月曜日

土・日・月と嫁が来てた。残念ながら明日やってくる僕の誕生日かつ僕らの結婚記念日は一緒には過ごせなかったが。

土曜の朝に嫁と東京で落ち合い、新宿で買い物。Michel Kleinで僕の服を、COMME CA DU MODEで嫁の服を買う。コムサの女性店員二人が非常に美人だったのが大変良かった。

夜は嫁がシアトルにいたときに世話になったという家電メーカーのアメリカ支社長のご家族と食事。死ぬほど寿司を御馳走になった。このおじさまとの遣り取りで特に印象に残ったことが一つあって。

「ところでけんちゃん、この後一つ提案があるんだが」
「はい、何でしょう?」
「寿司の後に焼き肉を食べるというのはどうだ?」
「無理です絶対(笑)」

「だから言ったじゃない」と奥さん・息子さんからも非難轟々だったのだが、僕自身は妙に納得した。嫁からはこのおじさまが会社でも人望が篤いことを聞いていたのだけど、魅力がある人間ってのはどこかネジが飛んでいるところがあるもんだよな、と。全くハミ出たところがない人間ってのは確かにつまらない。普通の人が思いもよらないことを平然と口にし、やってのけるっていうのは大事な要素かも知れない、と。あと、それも度が過ぎると家族から顰蹙を買ってしまうということも学んだけど(笑)

日曜は特に大したことはしない予定だった。イーアスで買い物をし、コーヒーファクトリーで豆を、シーゲルでケーキを買い、家で晩御飯を作って食べるだけ。が、晩御飯後に事件は起こった。

洗い物を終えたあと、流し台を洗っていた嫁が突然、
「ありゃりゃりゃ!? ああああああこりゃいかん!!」
と叫んだのでどうしたのかと覗いて見れば、右手の薬指がパックリ切れて血が流れている。先日割ったコーヒーポットの破片がまだどこかに残っていて、その破片の上からこすってしまったらしい。すぐにタオルを持ってきて上から押さえつけ、止血。5分立ってから傷口を確認するが、まだ血は止まらない。何となく縫わなきゃいけない気がする。

が、このあとの嫁の行動は「さすが」だった。

嫁は僕にメモを取れる体制を取らせたあと、電話を掛ける。つくば市には「救急医療情報コントロールセンター」というサービスがあって、休日や夜間に救急対応している医療機関をご案内してれるらしい。

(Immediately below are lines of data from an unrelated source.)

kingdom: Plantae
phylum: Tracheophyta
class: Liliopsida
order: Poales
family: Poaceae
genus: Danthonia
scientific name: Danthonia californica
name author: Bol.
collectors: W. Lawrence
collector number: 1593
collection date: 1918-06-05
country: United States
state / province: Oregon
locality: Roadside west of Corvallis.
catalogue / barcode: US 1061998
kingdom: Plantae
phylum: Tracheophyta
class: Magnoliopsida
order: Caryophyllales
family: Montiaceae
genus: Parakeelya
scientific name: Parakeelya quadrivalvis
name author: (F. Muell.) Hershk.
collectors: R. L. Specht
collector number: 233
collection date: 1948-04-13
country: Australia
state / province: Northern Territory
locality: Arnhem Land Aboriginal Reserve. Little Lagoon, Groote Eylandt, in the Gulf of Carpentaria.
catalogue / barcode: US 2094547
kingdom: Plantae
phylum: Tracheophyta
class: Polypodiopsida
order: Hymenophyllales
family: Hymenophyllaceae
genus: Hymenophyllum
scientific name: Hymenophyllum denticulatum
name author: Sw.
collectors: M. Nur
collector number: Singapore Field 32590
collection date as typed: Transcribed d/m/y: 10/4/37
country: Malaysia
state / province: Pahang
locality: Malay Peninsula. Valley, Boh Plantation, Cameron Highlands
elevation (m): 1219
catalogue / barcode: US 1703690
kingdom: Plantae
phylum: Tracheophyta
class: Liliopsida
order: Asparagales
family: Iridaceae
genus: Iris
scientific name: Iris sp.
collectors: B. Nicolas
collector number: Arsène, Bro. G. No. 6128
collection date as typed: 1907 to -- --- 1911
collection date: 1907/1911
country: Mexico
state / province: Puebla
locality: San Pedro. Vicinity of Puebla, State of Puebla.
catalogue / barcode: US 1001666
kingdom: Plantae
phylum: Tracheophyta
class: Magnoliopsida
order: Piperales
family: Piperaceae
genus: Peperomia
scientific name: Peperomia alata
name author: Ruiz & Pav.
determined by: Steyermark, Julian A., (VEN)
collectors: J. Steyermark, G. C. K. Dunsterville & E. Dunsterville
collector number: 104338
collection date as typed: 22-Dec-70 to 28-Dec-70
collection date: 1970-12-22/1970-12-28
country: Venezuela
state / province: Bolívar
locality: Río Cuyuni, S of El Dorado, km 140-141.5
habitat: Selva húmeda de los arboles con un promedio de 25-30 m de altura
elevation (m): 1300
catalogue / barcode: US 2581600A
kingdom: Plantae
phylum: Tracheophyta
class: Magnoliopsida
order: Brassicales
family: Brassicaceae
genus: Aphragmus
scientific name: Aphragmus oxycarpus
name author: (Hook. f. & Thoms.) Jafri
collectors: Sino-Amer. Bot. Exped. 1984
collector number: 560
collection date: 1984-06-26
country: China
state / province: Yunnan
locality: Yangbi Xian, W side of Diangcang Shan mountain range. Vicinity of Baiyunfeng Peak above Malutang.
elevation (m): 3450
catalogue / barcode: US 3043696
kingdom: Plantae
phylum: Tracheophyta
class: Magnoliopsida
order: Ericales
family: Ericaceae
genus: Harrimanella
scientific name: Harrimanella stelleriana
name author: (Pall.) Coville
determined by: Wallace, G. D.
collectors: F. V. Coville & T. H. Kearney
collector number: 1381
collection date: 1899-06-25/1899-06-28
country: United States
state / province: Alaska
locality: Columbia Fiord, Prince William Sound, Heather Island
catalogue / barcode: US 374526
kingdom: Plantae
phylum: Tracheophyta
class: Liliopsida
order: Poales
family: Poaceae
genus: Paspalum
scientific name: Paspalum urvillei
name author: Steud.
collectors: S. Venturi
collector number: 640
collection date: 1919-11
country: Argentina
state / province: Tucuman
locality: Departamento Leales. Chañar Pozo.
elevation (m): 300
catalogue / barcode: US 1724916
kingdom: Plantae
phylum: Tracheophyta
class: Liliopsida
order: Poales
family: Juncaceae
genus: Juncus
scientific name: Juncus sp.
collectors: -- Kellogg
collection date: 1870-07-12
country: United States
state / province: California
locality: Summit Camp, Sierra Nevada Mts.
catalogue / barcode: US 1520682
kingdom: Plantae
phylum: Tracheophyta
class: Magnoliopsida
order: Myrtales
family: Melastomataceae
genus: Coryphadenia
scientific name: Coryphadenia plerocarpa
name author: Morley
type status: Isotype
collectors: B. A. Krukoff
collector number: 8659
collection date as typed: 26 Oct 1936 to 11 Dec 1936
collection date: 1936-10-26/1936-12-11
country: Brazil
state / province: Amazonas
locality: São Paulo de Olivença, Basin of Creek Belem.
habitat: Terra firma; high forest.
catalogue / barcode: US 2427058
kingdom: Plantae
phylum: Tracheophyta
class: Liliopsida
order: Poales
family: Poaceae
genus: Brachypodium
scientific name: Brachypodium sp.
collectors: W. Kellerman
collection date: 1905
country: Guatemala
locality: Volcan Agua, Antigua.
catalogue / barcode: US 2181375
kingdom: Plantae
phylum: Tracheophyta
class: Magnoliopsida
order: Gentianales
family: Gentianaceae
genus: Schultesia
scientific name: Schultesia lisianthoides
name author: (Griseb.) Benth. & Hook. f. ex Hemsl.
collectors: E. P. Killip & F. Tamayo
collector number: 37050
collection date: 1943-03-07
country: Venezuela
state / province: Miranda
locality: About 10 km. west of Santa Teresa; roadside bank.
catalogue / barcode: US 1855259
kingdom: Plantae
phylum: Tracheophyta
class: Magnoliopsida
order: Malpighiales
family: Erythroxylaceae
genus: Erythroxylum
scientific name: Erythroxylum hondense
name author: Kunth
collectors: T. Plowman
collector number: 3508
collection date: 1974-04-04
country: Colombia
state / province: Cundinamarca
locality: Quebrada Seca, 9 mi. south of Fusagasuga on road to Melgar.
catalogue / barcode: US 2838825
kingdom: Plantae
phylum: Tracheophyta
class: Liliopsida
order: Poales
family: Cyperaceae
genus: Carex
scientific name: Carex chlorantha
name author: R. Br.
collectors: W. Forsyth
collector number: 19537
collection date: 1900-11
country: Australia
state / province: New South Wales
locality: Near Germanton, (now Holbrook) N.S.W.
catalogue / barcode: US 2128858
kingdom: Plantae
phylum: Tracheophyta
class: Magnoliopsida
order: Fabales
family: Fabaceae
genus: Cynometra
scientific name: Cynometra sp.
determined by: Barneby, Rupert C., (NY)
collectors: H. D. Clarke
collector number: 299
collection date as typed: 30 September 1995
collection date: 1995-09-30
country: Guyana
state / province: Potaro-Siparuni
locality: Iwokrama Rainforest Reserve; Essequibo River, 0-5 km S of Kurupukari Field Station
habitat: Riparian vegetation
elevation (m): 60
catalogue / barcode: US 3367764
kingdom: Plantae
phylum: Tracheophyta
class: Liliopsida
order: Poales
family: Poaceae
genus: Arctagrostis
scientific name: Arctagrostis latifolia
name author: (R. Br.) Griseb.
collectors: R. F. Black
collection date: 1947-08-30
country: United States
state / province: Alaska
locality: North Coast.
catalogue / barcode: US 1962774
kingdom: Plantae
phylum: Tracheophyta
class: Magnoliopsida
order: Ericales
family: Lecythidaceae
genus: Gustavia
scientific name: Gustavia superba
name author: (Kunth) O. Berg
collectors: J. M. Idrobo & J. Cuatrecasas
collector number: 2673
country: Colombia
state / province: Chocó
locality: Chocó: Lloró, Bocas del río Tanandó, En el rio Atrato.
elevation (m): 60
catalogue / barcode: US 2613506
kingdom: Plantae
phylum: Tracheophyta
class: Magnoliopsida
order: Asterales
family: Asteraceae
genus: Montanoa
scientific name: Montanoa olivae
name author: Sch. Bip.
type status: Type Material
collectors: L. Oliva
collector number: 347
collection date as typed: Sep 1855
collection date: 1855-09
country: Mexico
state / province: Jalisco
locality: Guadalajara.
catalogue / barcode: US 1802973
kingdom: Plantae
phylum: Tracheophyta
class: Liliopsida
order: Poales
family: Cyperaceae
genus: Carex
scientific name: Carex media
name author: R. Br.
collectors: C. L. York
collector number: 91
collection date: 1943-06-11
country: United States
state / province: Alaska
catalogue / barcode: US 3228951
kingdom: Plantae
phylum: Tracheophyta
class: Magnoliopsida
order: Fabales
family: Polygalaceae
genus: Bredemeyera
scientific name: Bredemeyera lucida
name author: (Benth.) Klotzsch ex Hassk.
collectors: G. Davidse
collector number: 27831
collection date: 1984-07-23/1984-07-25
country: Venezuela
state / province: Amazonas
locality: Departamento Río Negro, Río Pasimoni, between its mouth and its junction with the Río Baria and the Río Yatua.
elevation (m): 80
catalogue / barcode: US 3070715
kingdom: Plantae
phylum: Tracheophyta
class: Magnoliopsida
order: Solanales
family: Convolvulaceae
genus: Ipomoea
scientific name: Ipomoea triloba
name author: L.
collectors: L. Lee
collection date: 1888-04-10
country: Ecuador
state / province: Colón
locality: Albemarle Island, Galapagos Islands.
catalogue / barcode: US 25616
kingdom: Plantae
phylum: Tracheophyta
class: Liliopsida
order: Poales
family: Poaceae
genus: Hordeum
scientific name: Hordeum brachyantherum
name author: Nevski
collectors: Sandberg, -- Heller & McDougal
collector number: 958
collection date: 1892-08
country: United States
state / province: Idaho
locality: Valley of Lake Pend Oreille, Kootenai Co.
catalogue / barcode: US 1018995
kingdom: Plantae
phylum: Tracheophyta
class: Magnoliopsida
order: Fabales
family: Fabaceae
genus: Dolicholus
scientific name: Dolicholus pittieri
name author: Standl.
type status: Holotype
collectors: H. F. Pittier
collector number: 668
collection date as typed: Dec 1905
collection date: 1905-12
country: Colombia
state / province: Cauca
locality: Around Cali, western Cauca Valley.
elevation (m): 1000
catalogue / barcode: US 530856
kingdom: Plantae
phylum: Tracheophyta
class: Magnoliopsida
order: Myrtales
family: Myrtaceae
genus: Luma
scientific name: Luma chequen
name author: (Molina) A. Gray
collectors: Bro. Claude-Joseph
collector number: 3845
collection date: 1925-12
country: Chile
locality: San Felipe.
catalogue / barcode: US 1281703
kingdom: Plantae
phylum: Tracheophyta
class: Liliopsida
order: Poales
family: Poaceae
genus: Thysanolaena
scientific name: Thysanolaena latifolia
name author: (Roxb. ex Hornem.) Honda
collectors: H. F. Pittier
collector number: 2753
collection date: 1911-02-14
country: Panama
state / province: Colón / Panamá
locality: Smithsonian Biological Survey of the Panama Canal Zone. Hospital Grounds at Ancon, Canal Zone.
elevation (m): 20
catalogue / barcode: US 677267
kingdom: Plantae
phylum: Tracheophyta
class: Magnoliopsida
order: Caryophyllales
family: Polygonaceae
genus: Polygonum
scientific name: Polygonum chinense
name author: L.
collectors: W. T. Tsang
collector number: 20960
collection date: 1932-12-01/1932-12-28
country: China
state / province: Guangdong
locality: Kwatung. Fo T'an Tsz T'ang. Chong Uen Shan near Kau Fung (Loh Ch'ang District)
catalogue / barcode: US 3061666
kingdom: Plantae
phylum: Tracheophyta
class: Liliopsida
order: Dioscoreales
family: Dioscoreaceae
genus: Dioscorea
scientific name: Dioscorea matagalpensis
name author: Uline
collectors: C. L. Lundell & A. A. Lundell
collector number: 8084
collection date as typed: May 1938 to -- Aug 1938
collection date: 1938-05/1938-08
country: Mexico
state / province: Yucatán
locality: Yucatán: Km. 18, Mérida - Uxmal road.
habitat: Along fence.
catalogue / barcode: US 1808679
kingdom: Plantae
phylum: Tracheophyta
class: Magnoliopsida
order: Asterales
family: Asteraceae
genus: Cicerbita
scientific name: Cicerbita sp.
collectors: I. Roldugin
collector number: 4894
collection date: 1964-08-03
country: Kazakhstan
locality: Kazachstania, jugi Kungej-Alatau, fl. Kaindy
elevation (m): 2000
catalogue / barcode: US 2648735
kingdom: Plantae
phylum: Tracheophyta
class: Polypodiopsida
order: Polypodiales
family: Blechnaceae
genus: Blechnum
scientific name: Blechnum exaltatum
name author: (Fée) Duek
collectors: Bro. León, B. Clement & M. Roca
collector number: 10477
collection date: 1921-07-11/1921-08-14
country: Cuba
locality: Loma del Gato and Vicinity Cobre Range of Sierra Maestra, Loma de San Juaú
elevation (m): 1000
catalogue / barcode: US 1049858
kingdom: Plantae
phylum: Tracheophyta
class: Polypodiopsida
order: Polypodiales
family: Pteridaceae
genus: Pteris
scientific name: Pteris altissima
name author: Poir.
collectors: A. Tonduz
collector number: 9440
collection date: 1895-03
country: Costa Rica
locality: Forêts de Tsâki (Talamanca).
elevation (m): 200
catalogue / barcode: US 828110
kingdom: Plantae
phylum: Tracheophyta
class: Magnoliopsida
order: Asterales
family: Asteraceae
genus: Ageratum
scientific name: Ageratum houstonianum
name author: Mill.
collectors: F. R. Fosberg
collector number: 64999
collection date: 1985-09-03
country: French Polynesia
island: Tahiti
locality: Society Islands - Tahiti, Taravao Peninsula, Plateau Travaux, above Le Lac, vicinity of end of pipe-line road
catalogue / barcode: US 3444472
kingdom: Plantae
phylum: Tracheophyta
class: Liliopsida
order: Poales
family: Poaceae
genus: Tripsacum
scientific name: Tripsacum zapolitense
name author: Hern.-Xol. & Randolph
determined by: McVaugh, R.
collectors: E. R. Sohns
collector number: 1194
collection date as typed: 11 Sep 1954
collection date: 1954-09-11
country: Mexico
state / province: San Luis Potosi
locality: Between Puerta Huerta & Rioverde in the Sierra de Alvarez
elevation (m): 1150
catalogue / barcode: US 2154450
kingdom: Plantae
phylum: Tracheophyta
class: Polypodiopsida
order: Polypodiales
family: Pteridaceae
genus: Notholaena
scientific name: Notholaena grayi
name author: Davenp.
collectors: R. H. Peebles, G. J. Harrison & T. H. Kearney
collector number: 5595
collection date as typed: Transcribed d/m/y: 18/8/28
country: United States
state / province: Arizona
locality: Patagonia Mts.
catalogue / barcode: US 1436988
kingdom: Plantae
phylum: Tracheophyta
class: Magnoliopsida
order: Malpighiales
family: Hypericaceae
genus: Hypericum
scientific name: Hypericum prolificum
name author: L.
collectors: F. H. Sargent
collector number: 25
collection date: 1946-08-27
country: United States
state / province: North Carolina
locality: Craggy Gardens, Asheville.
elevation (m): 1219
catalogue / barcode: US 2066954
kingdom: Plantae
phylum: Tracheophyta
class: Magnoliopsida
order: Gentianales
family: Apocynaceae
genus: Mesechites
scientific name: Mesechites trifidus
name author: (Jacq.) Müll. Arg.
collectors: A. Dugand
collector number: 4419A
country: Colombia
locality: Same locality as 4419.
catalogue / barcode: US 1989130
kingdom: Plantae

「今救急で外科の当直医がいる病院と、そこの電話番号を教えて頂けますか?」

で、電話口で嫁が病院名と電話番号を復唱するのを僕が書き取る。そのあと患者の年齢と性別を聞かれたのだろうが、嫁が

「35歳、女性です」

と答えていたのには吹き出してしまった。完全に看護師の口調になっとる。

幸いすぐ近くの病院で対応してもらえそうだったので、すぐに車で移動。救急搬送口から入って受付を済ませて待合に入ると、間もなくして嫁が呼ばれて診療室に入っていった。

僕がそのまま待合室で座って待っていると、別の急患の人が救急車で運ばれてきた。救急処置室を医療スタッフが出入りする度に中の遣り取りが聞こえてきたのだけど、

「○○さん、今まで大きな病気をしたことはありますか?」
「はい?」
「入院したことはありますか?」
「痔」
「痔?」

というのが耳に入ってきたときには思わず笑ってしまいそうになり、いかん、場をわきまえろ!と必死に堪えた。救急処置室の様子は嫁がいた診療室ではよく聞こえていたらしく、その後患者さんは「先生、僕、死ぬんでしょうか」と聞いて「死にません」と一蹴されていたらしい。救急って結構シュールな場面も多いのかしら。

で、嫁の治療を担当したのが随分若いお医者さんだったのだけど、彼の患者に対する指示の仕方がなっていなかったらしく、「そんな言い方じゃ患者さん全然わかりませんよ!具体的に何のためにそうするのか言って頂かないと!」と言ったら「も、もしかして医療関係者の方でしょうか」「そーです!」みたいなことになってたらしい。嫁、強えー(苦笑)。

そんなこんながあって、嫁は再び京都に戻っていきました。

そんな嫁だけど、先月の採用面接を見事勝ち抜いて、今度の6月から看護学科の講師に昇格することが決まった。5年後には准教授になる可能性が高いポジションらしい。さあ、僕たち夫婦の将来はいよいよ先が見えなくなってきたぜ(笑)。